The doctor himself will show up next week to check on me then his nurses will do the follow up care. I haven’t had in home care since 2003 and although my insurance will allow this indefinitely, I don’t want nurses invading my home for too long. However, while my insurance is in a giving mood I may see if I can get myself a French maid.

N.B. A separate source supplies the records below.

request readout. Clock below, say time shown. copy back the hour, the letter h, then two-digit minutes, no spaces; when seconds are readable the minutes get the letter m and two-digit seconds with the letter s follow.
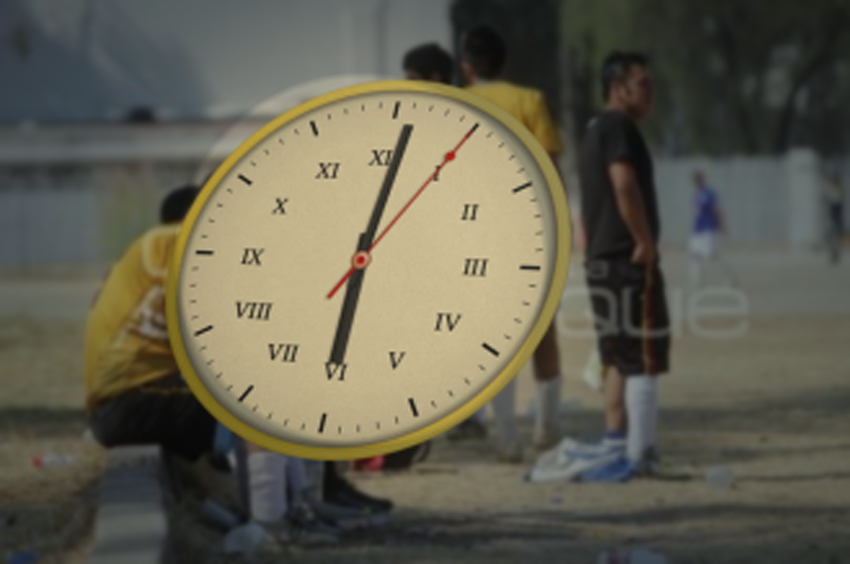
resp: 6h01m05s
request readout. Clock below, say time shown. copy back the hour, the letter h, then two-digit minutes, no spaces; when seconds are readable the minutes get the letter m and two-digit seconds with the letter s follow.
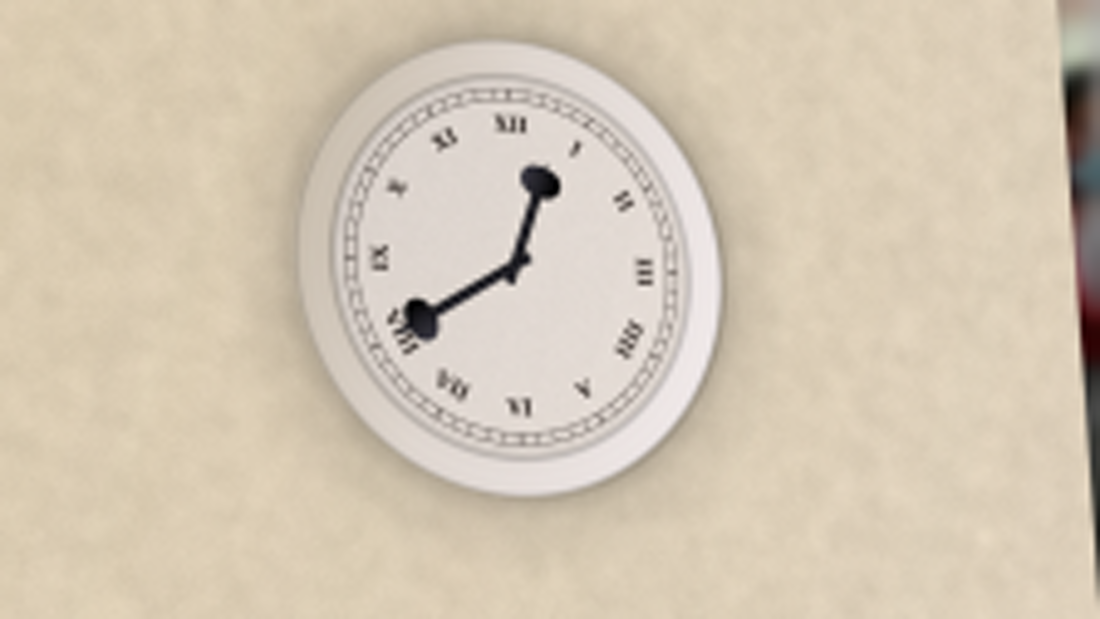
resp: 12h40
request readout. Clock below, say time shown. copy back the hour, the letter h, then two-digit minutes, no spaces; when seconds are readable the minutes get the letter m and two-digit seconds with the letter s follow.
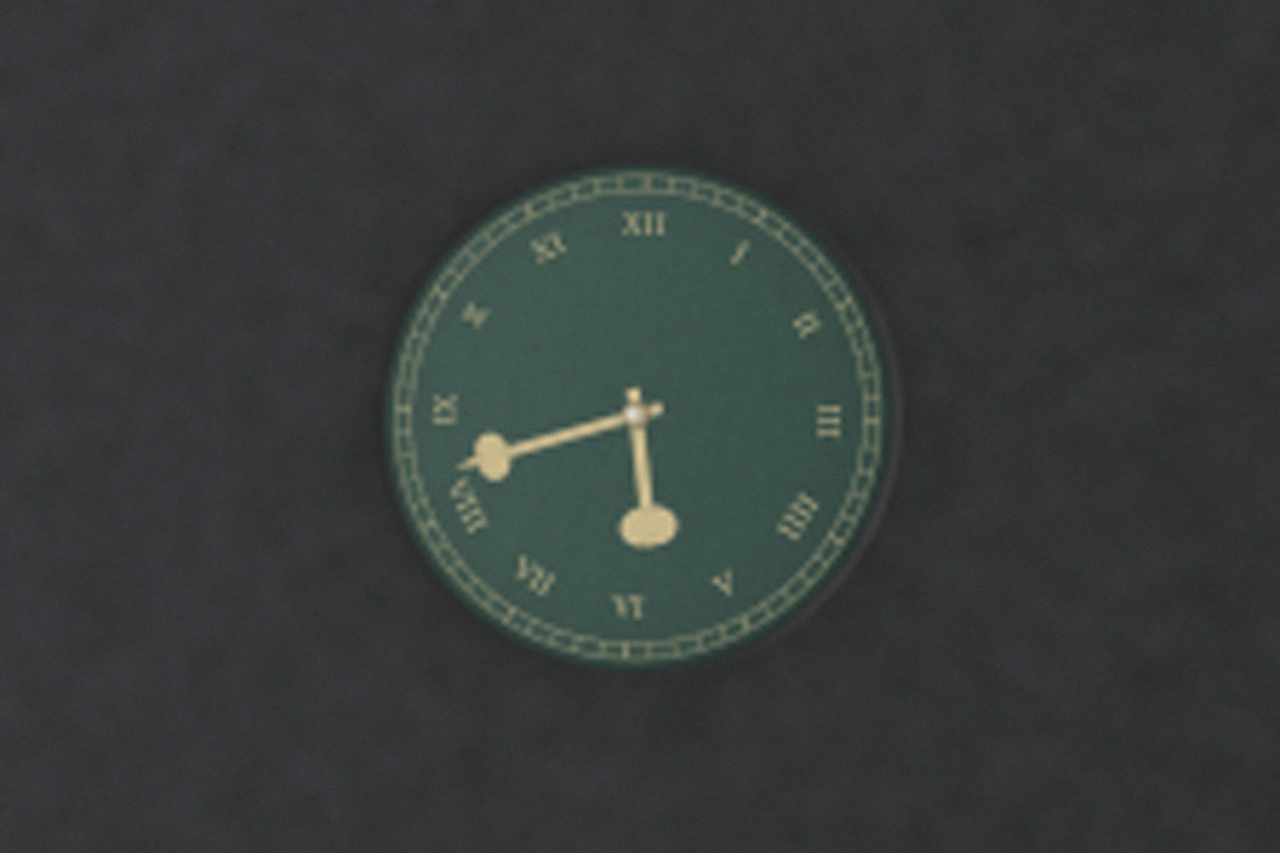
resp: 5h42
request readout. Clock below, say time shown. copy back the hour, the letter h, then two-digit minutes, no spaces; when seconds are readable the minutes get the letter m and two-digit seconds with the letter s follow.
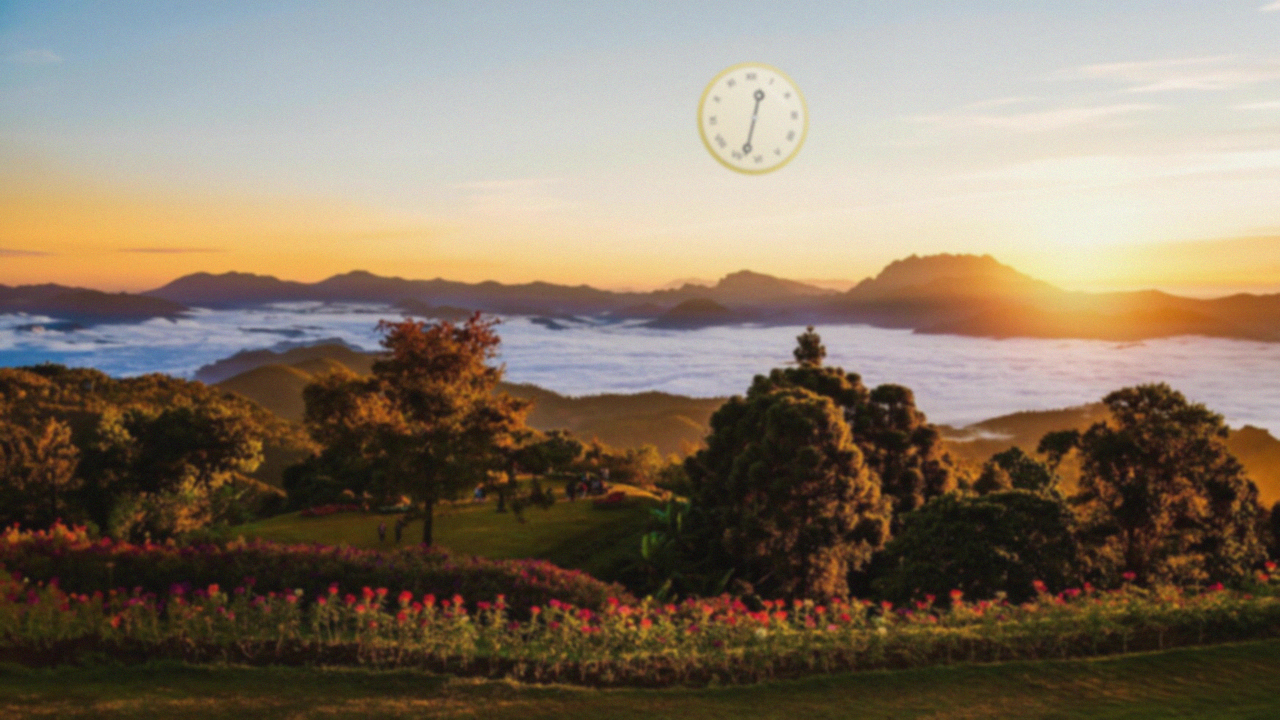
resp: 12h33
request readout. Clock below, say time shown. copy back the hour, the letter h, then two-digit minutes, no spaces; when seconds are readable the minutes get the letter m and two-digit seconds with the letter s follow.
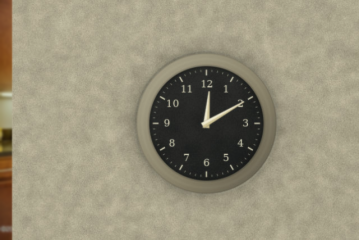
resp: 12h10
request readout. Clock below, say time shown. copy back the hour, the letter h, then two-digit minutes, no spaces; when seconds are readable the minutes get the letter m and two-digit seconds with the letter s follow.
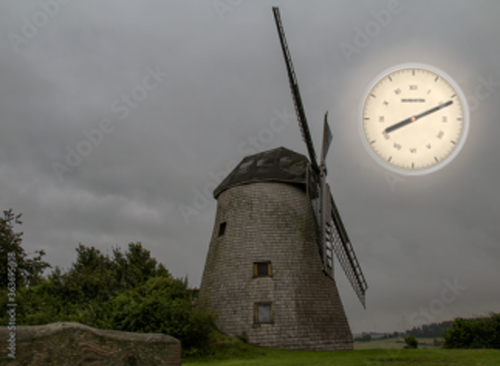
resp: 8h11
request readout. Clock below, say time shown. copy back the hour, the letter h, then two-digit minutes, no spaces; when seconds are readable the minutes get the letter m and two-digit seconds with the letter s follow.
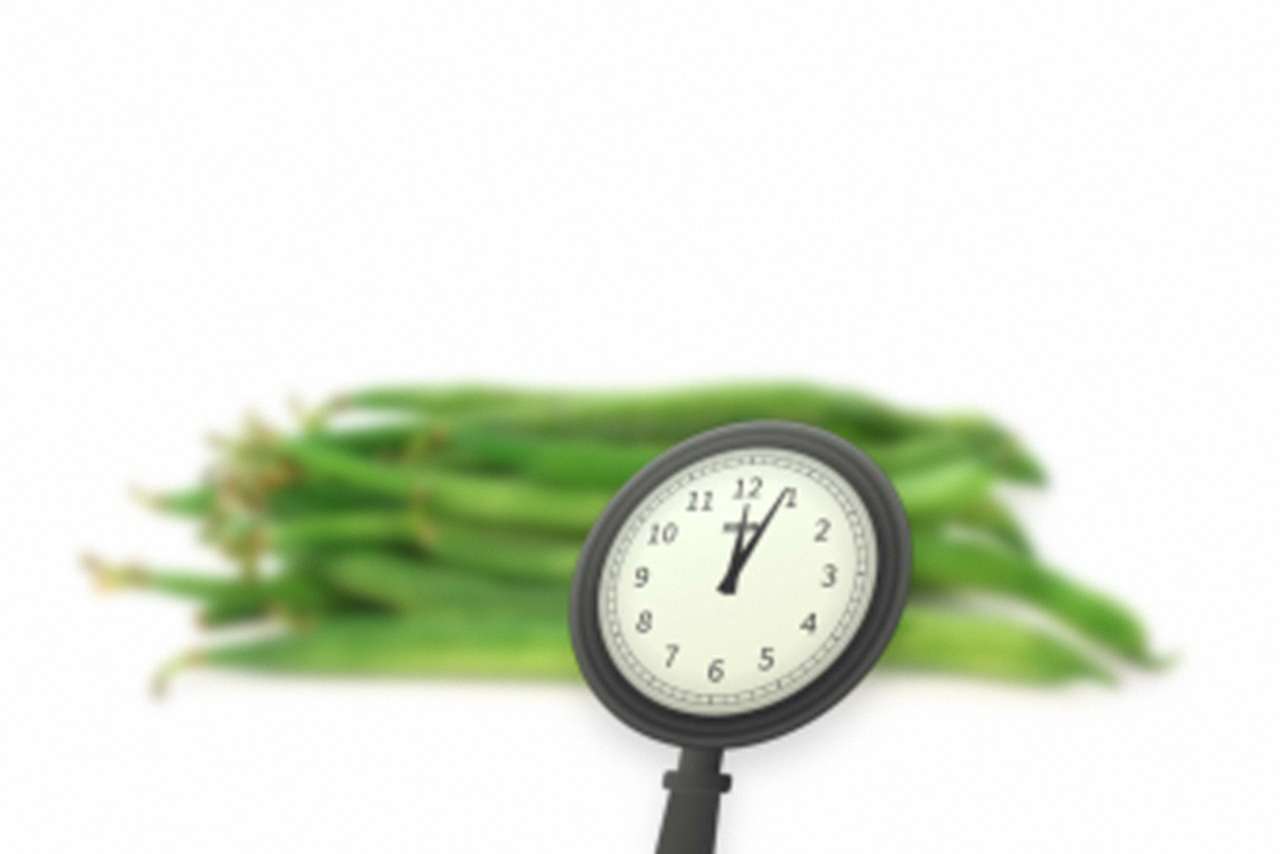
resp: 12h04
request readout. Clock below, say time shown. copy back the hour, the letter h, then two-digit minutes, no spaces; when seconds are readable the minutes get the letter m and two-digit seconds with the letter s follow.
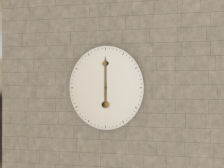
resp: 6h00
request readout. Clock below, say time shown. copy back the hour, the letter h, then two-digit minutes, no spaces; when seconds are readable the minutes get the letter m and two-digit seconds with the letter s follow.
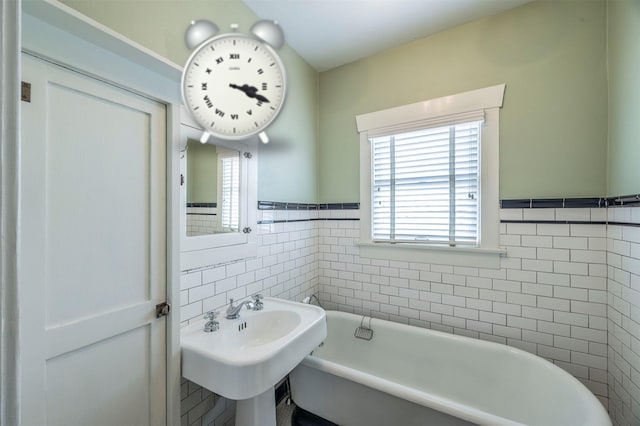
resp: 3h19
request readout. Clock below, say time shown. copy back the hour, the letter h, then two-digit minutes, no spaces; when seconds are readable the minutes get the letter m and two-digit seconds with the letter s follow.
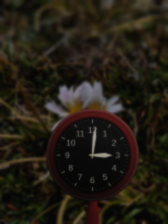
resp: 3h01
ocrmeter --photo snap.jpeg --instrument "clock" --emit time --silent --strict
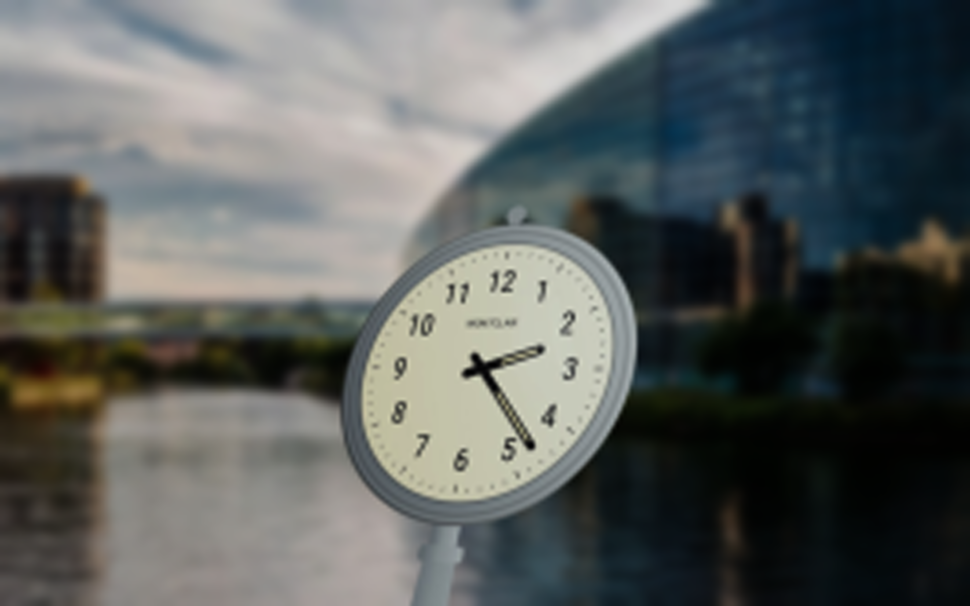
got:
2:23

Right now I’m having psychotherapy over the phone. I’ll have a total of three phone sessions then I’ll finally be back on my feet as normal to go in and see him. Dr. D wants to know about the feelings surrounding this incident. I’m not doing that well with it. He said my voice sounds good but that he knows me well enough to understand that I ‘always’ sound that way. It’s not intentional and I don’t mean to deceive. On a scale of 1 to 10 I’m about a 7.5 for anger, anxiety and depression over this situation. When talking to me I’ll sound as if I’m 100% fine. I don’t mean to, I just seem to always talk as if everything is okay even when its not.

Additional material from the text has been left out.